There’s lots of hype about meat and protein.
It’s narrowly focused on CO2 [carbon dioxide emissions].
It ignores how food is produced.
It ignores differences between world regions.
It fails to see the whole food system.
It’s focused on simplistic silver-bullet solutions.

The report also cites society’s overemphasis on protein.

“For decades, the perceived need for more protein has led to distractions and distortions in development programs, flawed marketing and nutritional campaigns, and calls to increase the production and trade of meat, dairy, and protein-enriched foods,” it states. “Today, the evidence clearly shows that there is no global ‘protein gap’: protein is only one of many nutrients missing in the diets of those suffering from hunger and malnutrition, and insufficiency of these diets is primarily a result of poverty and access.”

The recommendations:

Focus on achieving a transformation to “sustainable food systems”— not a “protein transition”
Prioritize reforms that deliver on all aspects of sustainability starting at regional level
Reclaim public resources from “big protein,” realign innovation pathways with the public good, and reset the debate.

What’s in fake meat?

Plant-based meat substitutes are nothing like an old-fashioned veggie burger. While the protein is typically derived from soy or peas, manufacturers add other key ingredients to make the alternative products taste and feel like real meat.

  • Indigestible fibers such as methylcellulose, which is already used in many food products and as a laxative, add texture.
  • Leghemoglobin, an iron-packing molecule extracted from soy, beets or other roots, helps them look bloody.

Neither of those ingredients are deemed bad for us. But the Impossible Burger and the Beyond Burger, to cite just two of many meat substitutes, each contain more than 20 ingredients.

While nutrition labels on ground beef versus substitute burger “meat” can appear virtually the same, a deeper analysis finds “large differences” in vitamins, amino acids, fat types and other important building blocks of your body’s biochemistry, according to a 2021 study in the journal Scientific Reports.

“It is important for consumers to understand that these products should not be viewed as nutritionally interchangeable, but that’s not to say that one is better than the other,” said Stephan van Vliet, PhD, a Duke University researcher who says he eats a plant-heavy diet but also meat. “Plant and animal foods can be complementary, because they provide different nutrients.”

Protein is not a food

Amid what’s sure to be an ongoing debate over the value of meat substitutes for nutrition and sustainability, Marion Nestle offers this important morsel:

Her beef with the IPES-Food report is that it uses the word protein as a stand-in for foods that contain protein, implying the benefit of a particular food type is based on a single component.

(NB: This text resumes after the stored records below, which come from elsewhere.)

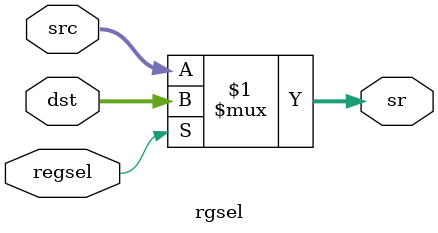
<source format=v>
`timescale 1ns / 1ps
module rgsel(
input [2:0] dst,
input [2:0] src,
input regsel,
output [2:0]sr);
assign sr=regsel?dst:src;
endmodule
</source>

“Protein is a nutrient, not a food,” Nestle writes in her daily blog, Food Politics. “What about vegetables and grains? They have protein too. Legumes are particularly good sources; grains have nourished entire civilizations.”

You and I could argue all day about what’s the best diet (that’s what the comments section is for!). In fact, there’s no such thing. Eating well, much research has shown, involves focusing on a variety of protein sources, lots of fruits and vegetables, avoiding highly processed foods, and ingesting most things in moderation as a healthy way of eating.

That much shouldn’t be up for debate.